**Text provided:**
Four Seasons Concerts pulls out all the stops in Oakland's Calvin Simmons Theater Saturday night by pairing two of their favorite pianists, Leon Bates and Jeanne Stark-Iochmans. In addition to Bates playing Beethoven's Sonata No. 18 in E Flat Major and Stark-Iochmans delivering potentially ravishing accounts of six pieces by Debussy, the two will join percussionists Ward Spangler and Tyler Mack for Bartók's rarely heard Sonata for Two Pianos and Percussion. $25-$35, 7:30 p.m. 510-601-7919. (Jason Victor Serinus)

LATIN POETS

Celebrating Chile's Nobel Prize-winning poet Pablo Neruda, the Latin American band Quijerema performs Friday night at La Peña Cultural Center. The concert features Latin folk-jazz music from Quijerema's new CD, Tinta Verde (Green Ink), that was used in the new documentary Pablo Neruda Presente! Portions of the film will be screened, along with a recitation of Neruda's poems. And then the music: Chilean singer-instrumentalist Quique Cruz (known for his work with such stars as Sting and Jackson Browne) leads Quijerema with bassist Jeremy Allen and Venezuela's María Fernanda Acuña on percussion, joined on Friday by violinist Morgan Fichter, pianist Jose Alejandro Sabre, and saxophonist David Barrows. $10-$15, 8:30 p.m. 510-849-2568 or www.lapena.org (Larry Kelp)

LATIN CONGAS

This Sunday at the Calvin Simmons Theater in Oakland, the Conga Kings make their Bay Area debut. Carlos "Patato" Valdes and Candido Camero are old-school conga drummers from Havana, now in their eighties, who followed the legendary Chano Pozo in Latin jazz after his untimely death in a Harlem bar in 1948. Their recording and performance output as sidemen with Dizzy Gillespie, Erroll Garner, Herbie Mann, and Tony Bennett as well as their skill as bandleaders is phenomenal. Joining them is Giovanni Hidalgo, the heir apparent to their crown. Opening is the excellent bomba y plena Puerto Rican ensemble Plena Libre. 7 p.m. 415-776-1999. (Jesse "Chuy" Varela)

**Data records:**
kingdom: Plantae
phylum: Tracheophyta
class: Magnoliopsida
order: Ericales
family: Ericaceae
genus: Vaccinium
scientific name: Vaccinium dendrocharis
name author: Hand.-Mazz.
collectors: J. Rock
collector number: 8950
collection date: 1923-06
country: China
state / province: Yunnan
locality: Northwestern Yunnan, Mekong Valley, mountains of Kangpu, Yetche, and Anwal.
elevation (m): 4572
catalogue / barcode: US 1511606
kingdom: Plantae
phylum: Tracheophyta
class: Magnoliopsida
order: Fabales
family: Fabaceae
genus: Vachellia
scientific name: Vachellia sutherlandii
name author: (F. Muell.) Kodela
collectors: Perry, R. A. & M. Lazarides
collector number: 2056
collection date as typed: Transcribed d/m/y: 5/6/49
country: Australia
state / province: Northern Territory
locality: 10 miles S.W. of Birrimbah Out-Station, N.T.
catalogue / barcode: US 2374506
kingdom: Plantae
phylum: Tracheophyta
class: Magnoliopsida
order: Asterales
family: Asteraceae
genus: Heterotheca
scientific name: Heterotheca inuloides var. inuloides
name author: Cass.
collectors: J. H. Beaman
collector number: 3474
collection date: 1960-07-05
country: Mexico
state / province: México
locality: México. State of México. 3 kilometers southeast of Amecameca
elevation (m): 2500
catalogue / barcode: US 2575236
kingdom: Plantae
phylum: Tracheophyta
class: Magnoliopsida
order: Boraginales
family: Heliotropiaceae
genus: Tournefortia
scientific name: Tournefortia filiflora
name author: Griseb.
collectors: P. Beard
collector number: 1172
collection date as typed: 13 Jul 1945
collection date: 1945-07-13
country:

**Complete the following:**
1) According to the concert listings, at which venue does the band Quijerema perform on Friday night?
2) Write out the portion of the concert listings starting at "LATIN POETS" and ending at "www.lapena.org (Larry Kelp)".
3) Continue the concert listings from the point where they stop.
The records have no role in this exercise.

**Responses in order:**
1) La Peña Cultural Center.

2)
LATIN POETS

Celebrating Chile's Nobel Prize-winning poet Pablo Neruda, the Latin American band Quijerema performs Friday night at La Peña Cultural Center. The concert features Latin folk-jazz music from Quijerema's new CD, Tinta Verde (Green Ink), that was used in the new documentary Pablo Neruda Presente! Portions of the film will be screened, along with a recitation of Neruda's poems. And then the music: Chilean singer-instrumentalist Quique Cruz (known for his work with such stars as Sting and Jackson Browne) leads Quijerema with bassist Jeremy Allen and Venezuela's María Fernanda Acuña on percussion, joined on Friday by violinist Morgan Fichter, pianist Jose Alejandro Sabre, and saxophonist David Barrows. $10-$15, 8:30 p.m. 510-849-2568 or www.lapena.org (Larry Kelp)

3)
GOSPEL FROM DA MOTHERLAND

Kimball's East isn't generally known as a hot spot for worldbeat, but its current "African Sounds" series might just change that perception. Since debuting last spring, the series has presented an engaging lineup of emerging and established African musicians, and this Thursday's show is no exception. The Vukani Mawethu Choir, which was founded eighteen years ago in South Africa at the height of the anti-apartheid movement, will be celebrating its new CD, Ukuthela, Zulu for "peace." Also appearing are E.W. Wainwright and the African Roots of Jazz, Thilivhali Tshivhase and Lutsinga, Freedom Song Network, and the Palm Wine Boys. Be sure to check out the merch booth, which has a limited number of ballots from the historic 1994 election that ushered in Nelson Mandela. 510-658-2555 (E.K.A.)

SHAKESPEAREAN BALLET

When it comes to classic dance, you can't get much closer to the source than Russia's Bolshoi Ballet and Orchestra. Both fill Berkeley's Zellerbach Hall for most of the week. Though tonight's gala costs a bundle, Thursday features a radical staging of Prokofiev's classic Romeo and Juliet, updated by Declan Donnellan and Radu Poklitaru. Friday through Sunday bring Yuri Grigorivich's re-creation of Marius Petipa's classic Raymonda. $48-$110; Thurs. and Fri. 8 p.m., Saturday 2 p.m. and 8 p.m., Sunday 3 p.m. 510-642-9988. (J.V.S.)